Portraiture is an essential measuring tool used to represent a symbolic path to determine the practice of representation. It is a instrument able to interpret the complexities of reality. It is the observation and the consequential process of transformation of the subject in images that gives us the possibility to manage the underlying question between subjective identity and public image. The story of portraiture is the infinite tale of humanity. It has always been that artists have portrayed the crossing paths of humanity, however, this visual representation can only be considered to be contemporary if able to illustrate the soul and spirit of the present-day.
The gaze of these artists will narrate our story to future generations, their vision will be a reflection of our worlds future, based on paradigms of high definition and on the continuous flow of information. Succeeding the nihilism of the nineties, their work will try to explain that there is something worth fighting and living for, something that, perhaps, will be found between the details of this new interpretation.
Is this representation realistic? Yes, it is. Ever since the concept of realism has started to transcend from its original meaning and it is constantly molded to better define the idea of contemporary realism.

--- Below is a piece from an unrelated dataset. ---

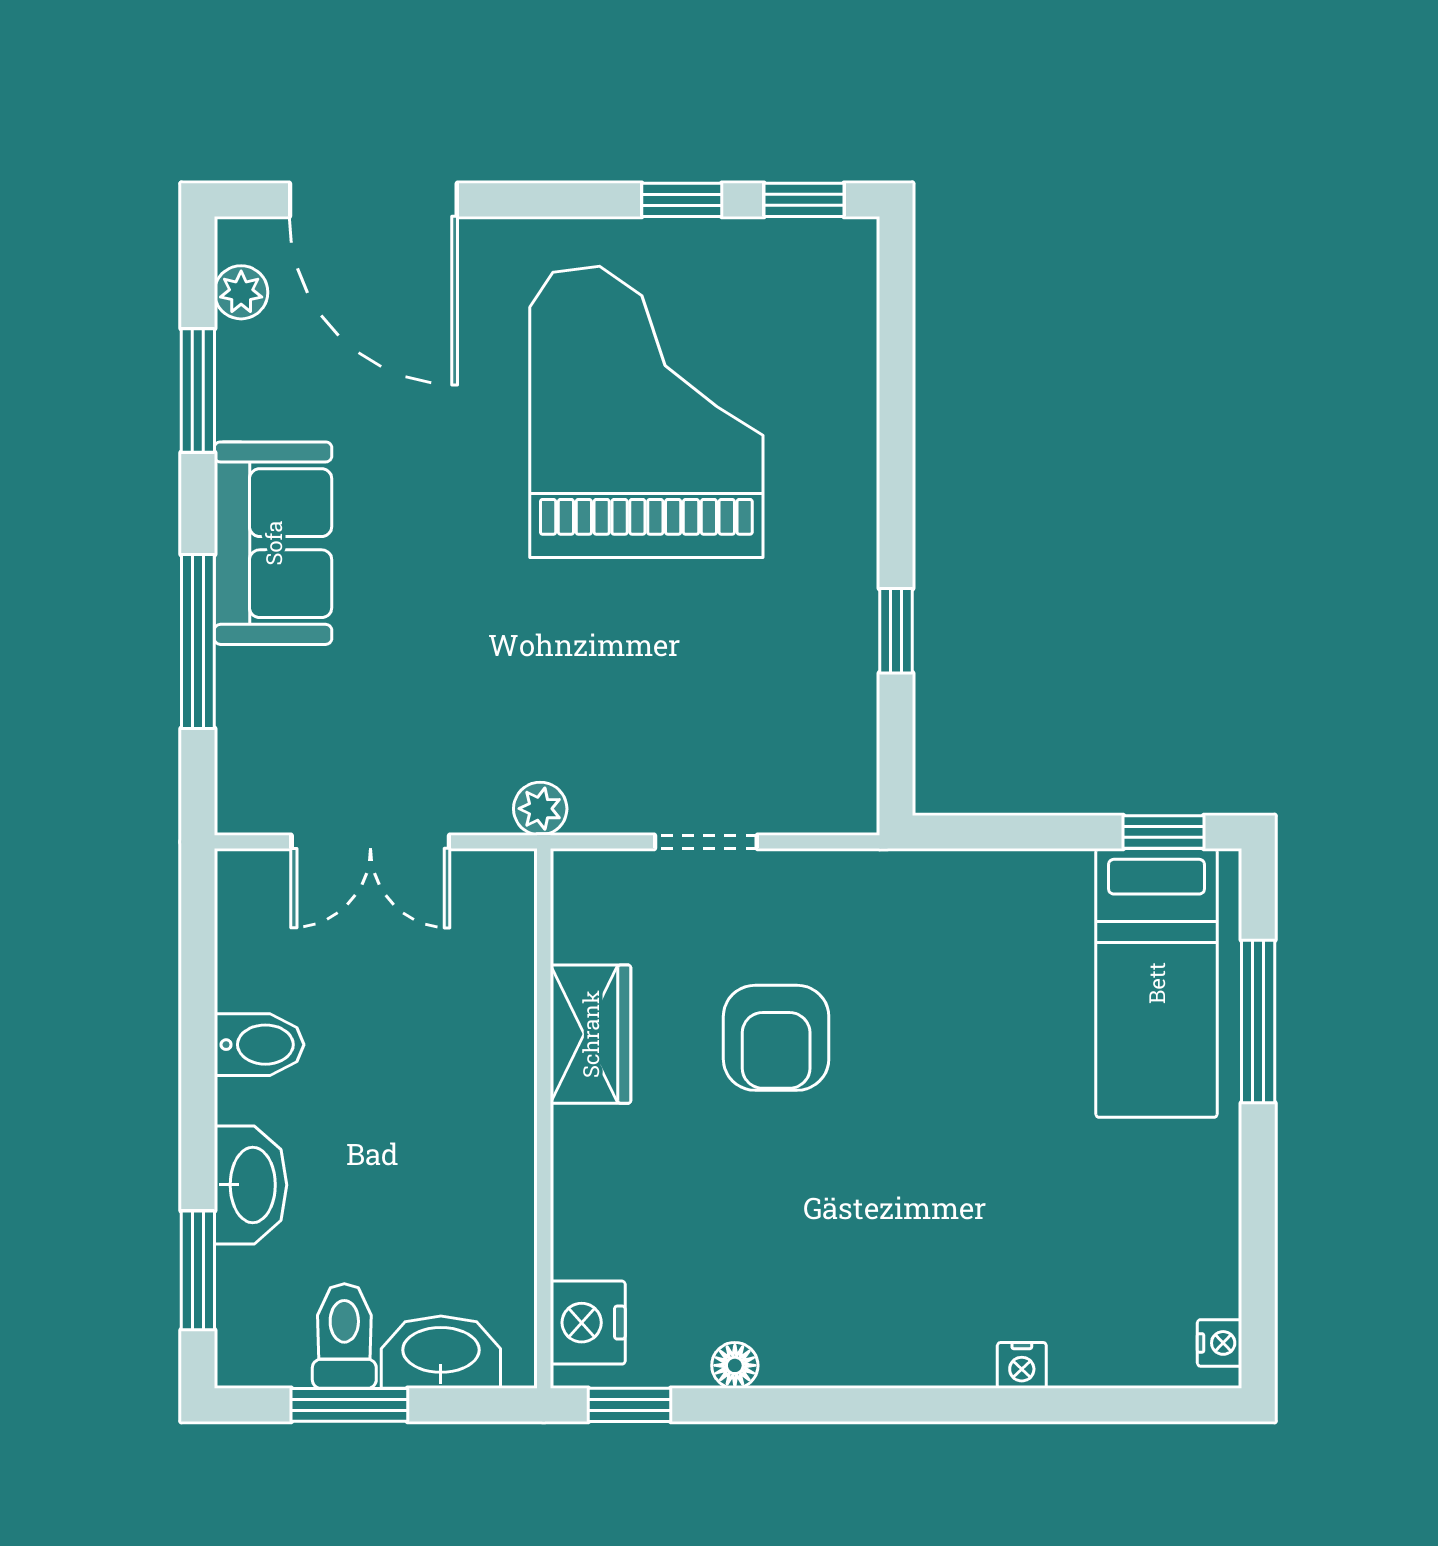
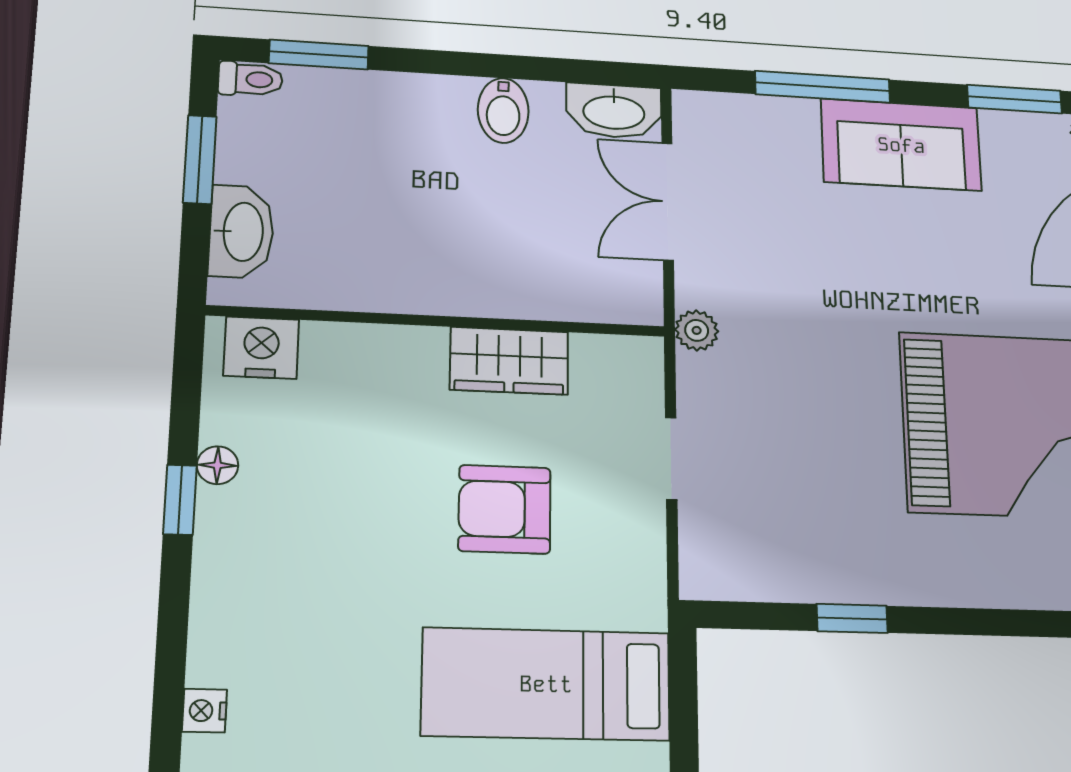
bed: (983, 989) -> (546, 684), added
washbasin: (251, 1185) -> (614, 111), moved
toilet: (344, 1336) -> (250, 79), moved, width x0.73, depth x0.72
window: (629, 1405) -> (180, 500), moved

Where do these young artists that paint on the streets come from? Throughout the period where the urban arts bloomed around Europe and in the United States (late twentieth, early twenty-first century), the generation and movements of writers and poets (especially Americans), started unfolding and describing our world. Dave Eggers, David Foster Wallace, Thomas Pynchon, Don De Lillo, Chuck Palahniuk and other “novelists” all started speaking about “Lonely people looking for a way to connect with others, people whose dreams were simply to build their own nest where to invite only the rabble they wished. The creation of an environment you can control, free from conflict and pain. A place where you rule.” (C. Palahniuk, Non Fiction n.d.c). These authors were giving us an account about the loss of a whole generation, the generation that should have been the driving power of an unstoppable machine of creativity that is changing the visual panorama of our cities. Within this literal representation, our customs towards realism have not been abolished; they have been powerfully recharged. Where is now the Heartbreaking Work of Staggering Genius evoked by Dave Eggers? and the Infinite Jest described by David Foster Wallace? and the Underworld explored by De Lillo? The work of these artists is a popular and varied representation of this western world-view named by James Wood as the Hysterical Realism. If the words of these writers was an hysterical representation of reality, the art of these artists is its Pitiless Gaze.
THE POPPING CLUB
Is the new pit stop of the 999 curatorial project, an independent space of cultural imagination by 999Contemporary in collaboration with CultRise. This project sheds light on the urban arts, it is shamelessly and idealistically located in the heart of the Monti district of Rome to provide a stimulating environment where thoughts have freedom of speech and expression both for the public and the artists invited to experiment and cultivate the urban art practices. A five hundred square meter habitat that includes an exhibition space for artistic and musical research, workshops, production offices and an area reserved for conferences and meetings, to experiment a format of auto sustainable non-profit cultural production that will be able to allow the city to participate in the international cultural debate and commence an adventure there, where we imagine the future.